I messed around with generating fractals using the python turtle library.
Fractal generation is formed using a L-system, these systems can be interpreted as a regular grammar, so drawing can be implemented using a recursive algorithm with only a few rules defined.
I defined two rules, the first being the initial and general shape of the fractal, and the second being the recursive shape defined in it.
For triangle fractals the first step was defined to draw forward, turn 120 degrees, draw forward, turn 120 degrees, draw forward. This generates an equilateral triangle.
I next tried two different secondary, recursive rules at 4 levels of recursion. They both used the following rule, only with differing angles, ω → ω - ω + ω - ω - ω + ω + ω ω. Where, omega is the recursive rule, - means turn right, and + means turn left.
I first with 60 degree turns, here is the result,
I next tried with 90 degree turns, which results in,
With triangles, I seemed to be able to create interesting shuriken shapes, however, my next thought was to try to create a fractals with a dodecagon start.
I modified the first rule to be forward then turn 30 degrees 12 times to draw a dodecagon.

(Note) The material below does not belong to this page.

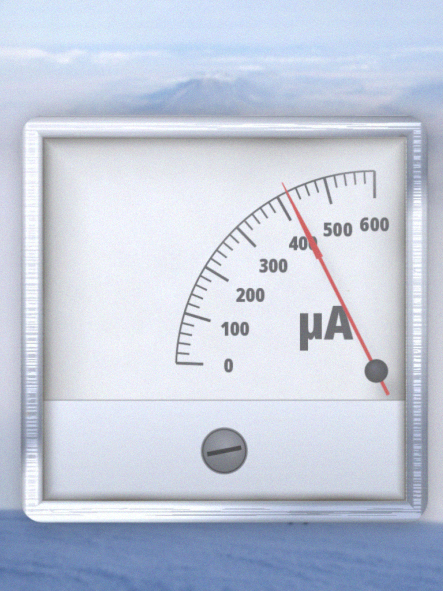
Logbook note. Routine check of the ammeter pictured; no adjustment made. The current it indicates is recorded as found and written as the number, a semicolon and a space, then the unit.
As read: 420; µA
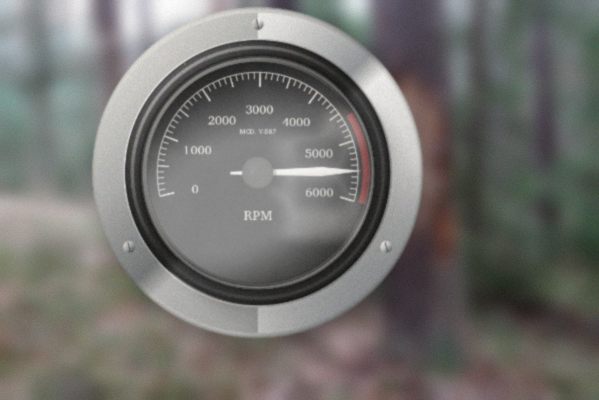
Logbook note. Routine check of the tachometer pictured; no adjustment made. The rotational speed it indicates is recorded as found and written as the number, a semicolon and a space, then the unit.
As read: 5500; rpm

These seem to form wheel or cog shapes fractals, here is what 4 recursions with 90 degree turns looks like,
I tried drawing a fractal using the Koch curve rule, ω → ω + ω - ω - ω + ω, this yet again resulted in another cog shape,
You can draw some interesting fractals using 2 rule context free grammars, and even base them off of shapes through the definition of the first rule. It could quite fun to find what can be using this approach.